I don’t have any grand scheme; I tend to use whatever I happen to be using at the moment the idea pops into my head, with email as the default. And I don’t really use every tool regularly. But Facebook, email, and Twitter are a regular part of my day now, and GovLoop’s getting there (if you try to join my LinkedIn network, you might wait a month to hear from me).

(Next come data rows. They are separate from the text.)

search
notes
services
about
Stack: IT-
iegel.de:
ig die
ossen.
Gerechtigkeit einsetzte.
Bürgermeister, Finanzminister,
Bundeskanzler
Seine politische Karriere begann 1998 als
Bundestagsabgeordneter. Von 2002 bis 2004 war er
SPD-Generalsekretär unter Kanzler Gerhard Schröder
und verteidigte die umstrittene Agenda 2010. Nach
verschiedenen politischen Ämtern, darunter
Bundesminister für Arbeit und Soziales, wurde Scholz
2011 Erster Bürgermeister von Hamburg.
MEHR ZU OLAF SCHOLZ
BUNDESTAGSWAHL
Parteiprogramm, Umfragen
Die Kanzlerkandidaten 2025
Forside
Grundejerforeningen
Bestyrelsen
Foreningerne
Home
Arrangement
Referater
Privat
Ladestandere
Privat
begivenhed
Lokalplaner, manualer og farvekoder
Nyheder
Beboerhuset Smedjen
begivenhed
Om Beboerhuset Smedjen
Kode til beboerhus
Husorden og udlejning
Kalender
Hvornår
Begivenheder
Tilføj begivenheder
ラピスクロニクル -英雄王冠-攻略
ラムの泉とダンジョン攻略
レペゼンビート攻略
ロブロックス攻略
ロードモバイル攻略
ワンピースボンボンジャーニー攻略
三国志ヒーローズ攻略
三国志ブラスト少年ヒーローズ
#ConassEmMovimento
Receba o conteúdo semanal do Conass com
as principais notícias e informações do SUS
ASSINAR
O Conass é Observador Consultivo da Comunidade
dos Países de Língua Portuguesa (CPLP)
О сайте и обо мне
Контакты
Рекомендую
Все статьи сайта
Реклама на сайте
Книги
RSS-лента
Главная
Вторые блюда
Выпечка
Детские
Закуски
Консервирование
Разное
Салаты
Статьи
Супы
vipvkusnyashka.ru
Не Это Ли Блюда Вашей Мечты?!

But I’m starting to have problems. Last week, I left a comment on a GovLoop blog inviting someone to write me an email. When she did today, I had no idea what she was talking about until I asked her to send me the URL of the original exchange.
What do YOU use?
I do find that I can easily lose context of a discussion in social media if it’s not clear from the response.
That’s a big challenge. And also, for an official event like Earth Day, what is EPA’s policy on records? It seems it would get really complicated if the content is all over. But of course, we need to be reaching out across all these channels!
Personally, I’ve almost given up the phone. I text with loved ones. I Twitter, I post blog updates to multiple-channels, I do traditional and Facebook and LinkedIn e-mail. However, I do advise people when they are flooding me. Gotta do it.
I enhance online relationships with Skype or, second, phone calls.
It takes time – that’s why you can’t just give someone a handout and tell them to do social media.
Although we originally used the phrase in the context of our portal’s information architecture, it’s now popping up in distribution channel discussions: No wrong door. It’s much easier (really!) for us to deduce where our audiences go for information than for them to guess where we’ve put it.
Oooh, I like that, Sarah! I completely agree for an organization. In fact, that was one of the recommendations in the Federal Web Managers Council white paper: the public should get the same answer regardless of where they ask it. It’s the personal comms that are throwing me for a loop.
Adriel: all that text is good, and I’ve had my share of friendships develop through such means. But to me, there’s still nothing like sitting at lunch or sharing a beer.
Well, that gets back to what Bev said: “We need to syndicate government content so we can put it where people already are” (“Social Butterflies” (2/1/09) — http://www.GovernmentExecutive.com
What that means now is employees should cite sources on the web when they already exist, and be sure to follow up to get content available if it’s not.
Sarah: agreed. But my post wasn’t about helping people find gov’t info. Rather, I’m talking about me communicating: trying to stay in touch with everyone, both professionally and personally, and being overwhelmed with options.
I’ll edit it to make that clearer.
Ahhh. Can’t help you there. Please let me know when you find the answer, because I’m struggling, too!